* [Exercise aim] Each line of the material that mentions the word "средства" is to be copied.
Source information below:
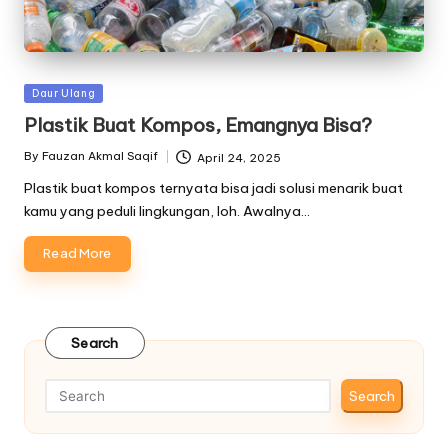
Posted
Daur Ulang
in
Plastik Buat Kompos, Emangnya Bisa?
By
Fauzan Akmal Saqif
April 24, 2025
Posted
by
Plastik buat kompos ternyata bisa jadi solusi menarik buat
kamu yang peduli lingkungan, loh. Awalnya…
Read More
Search
Search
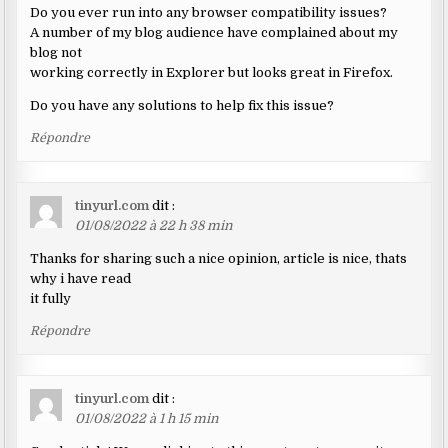
Do you ever run into any browser compatibility issues?
A number of my blog audience have complained about my
blog not
working correctly in Explorer but looks great in Firefox.
Do you have any solutions to help fix this issue?
Répondre
tinyurl.com
dit :
01/08/2022 à 22 h 38 min
Thanks for sharing such a nice opinion, article is nice, thats
why i have read
it fully
Répondre
tinyurl.com
dit :
01/08/2022 à 1 h 15 min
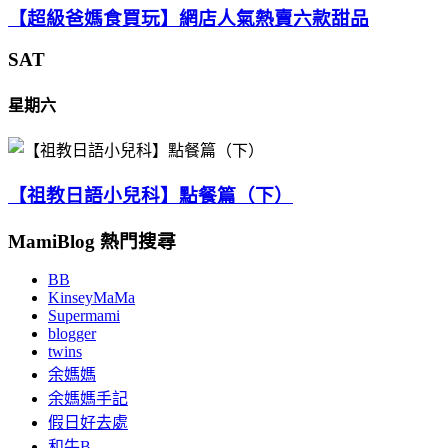
【超級爸媽食買玩】網店人氣熱賣六款甜品
SAT
星期六
【祖教日語小兒科】點餐篇（下）
MamiBlog 熱門搜尋
BB
KinseyMaMa
Supermami
blogger
twins
余媽媽
余媽媽手記
假日好去處
和牛B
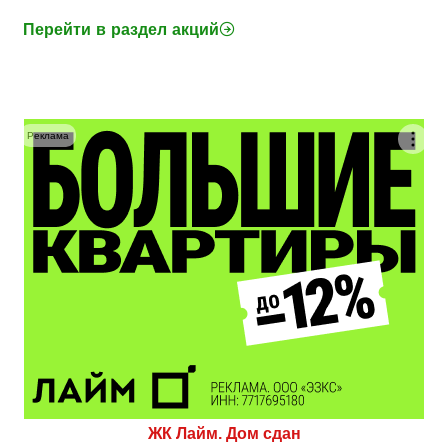
Перейти в раздел акций
Реклама
ЖК Лайм. Дом сдан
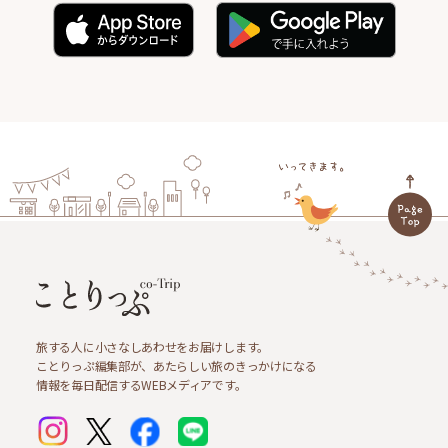
旅する人に小さなしあわせをお届けします。
ことりっぷ編集部が、あたらしい旅のきっかけになる
情報を毎日配信するWEBメディアです。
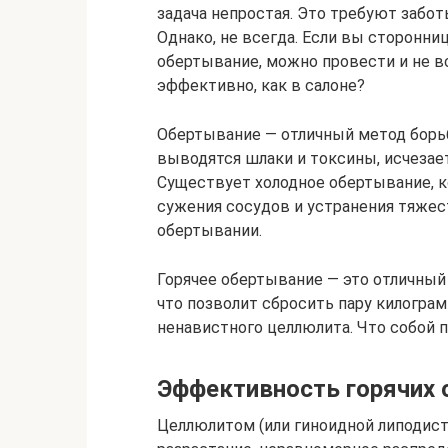
задача непростая. Это требуют забот
Однако, не всегда. Если вы сторонни
обертывание, можно провести и не вс
эффективно, как в салоне?
Обертывание — отличный метод борь
выводятся шлаки и токсины, исчезает
Существует холодное обертывание, к
сужения сосудов и устранения тяжест
обертывании.
Горячее обертывание — это отличный
что позволит сбросить пару килограм
ненавистного целлюлита. Что собой 
Эффективность горячих
Целлюлитом (или гиноидной липодис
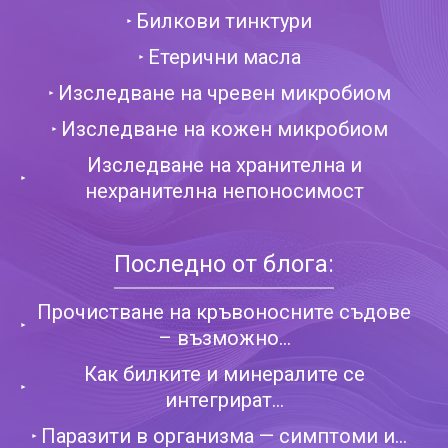
Билкови тинктури
Етерични масла
Изследване на чревен микробиом
Изследване на кожен микробиом
Изследване на хранителна и
нехранителна непоносимост
Последно от блога:
Прочистване на кръвоносните съдове
– възможно...
Как билките и минералите се
интегрират...
Паразити в организма — симптоми и...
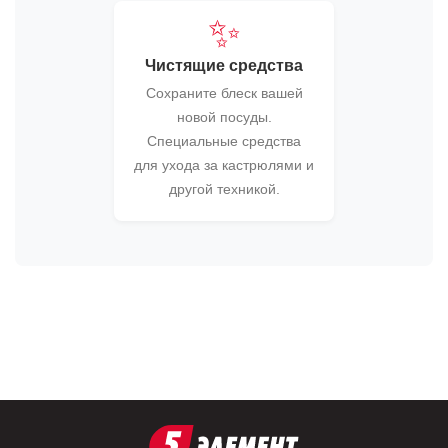
✨
Чистящие средства
Сохраните блеск вашей
новой посуды.
Специальные средства
для ухода за кастрюлями и
другой техникой.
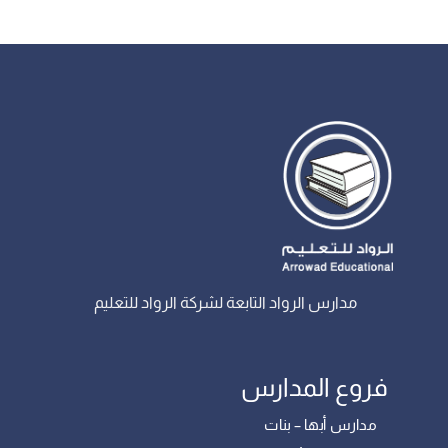
مدارس الرواد التابعة لشركة الرواد للتعليم
فروع المدارس
مدارس أبها – بنات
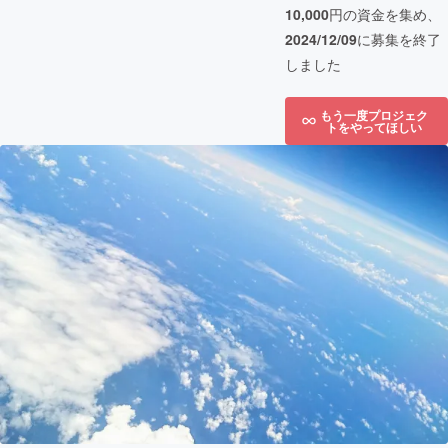
10,000
円の資金を集め、
2024/12/09
に募集を終了
しました
もう一度プロジェク
トをやってほしい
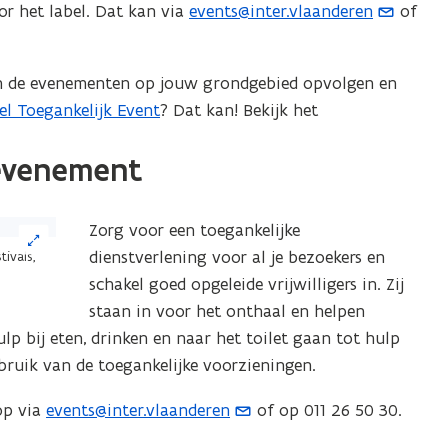
r het label. Dat kan via
events@inter.vlaanderen
of
(
o
p
van de evenementen op jouw grondgebied opvolgen en
e
el Toegankelijk Event
? Dat kan! Bekijk het
n
t
 evenement
i
n
u
Zorg voor een toegankelijke
w
dienstverlening voor al je bezoekers en
tivals,
e
schakel goed opgeleide vrijwilligers in. Zij
-
staan in voor het onthaal en helpen
m
p bij eten, drinken en naar het toilet gaan tot hulp
a
bruik van de toegankelijke voorzieningen.
i
op via
events@inter.vlaanderen
of op 011 26 50 30.
(
l
o
a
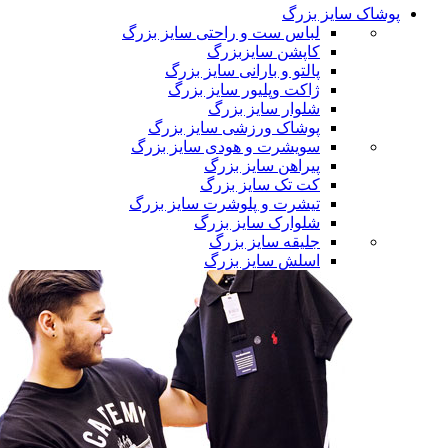
پوشاک سایز بزرگ
لباس ست و راحتی سایز بزرگ
کاپشن سایزبزرگ
پالتو و بارانی سایز بزرگ
ژاکت وپلیور سایز بزرگ
شلوار سایز بزرگ
پوشاک ورزشی سایز بزرگ
سویشرت و هودی سایز بزرگ
پیراهن سایز بزرگ
کت تک سایز بزرگ
تیشرت و پلوشرت سایز بزرگ
شلوارک سایز بزرگ
جلیقه سایز بزرگ
اسلش سایز بزرگ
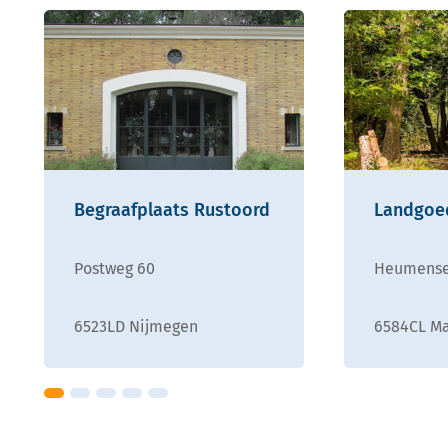
Begraafplaats Rustoord
Landgoe
Postweg 60
Heumense
6523LD Nijmegen
6584CL M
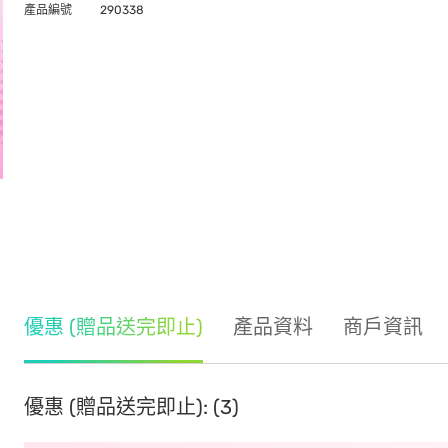
產品編號
290338
優惠 (贈品送完即止)
產品資料
商戶資訊
優惠 (贈品送完即止): (3)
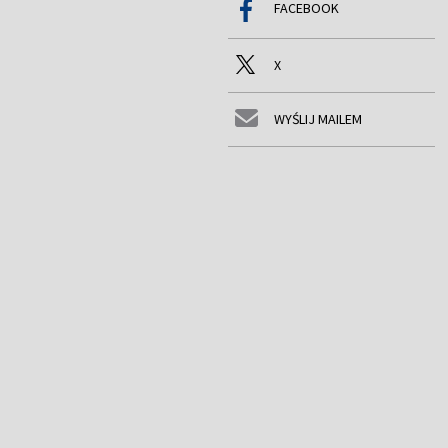
FACEBOOK
X
WYŚLIJ MAILEM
End of Source information.
* [Completed exercise]
Чистящие средства
Специальные средства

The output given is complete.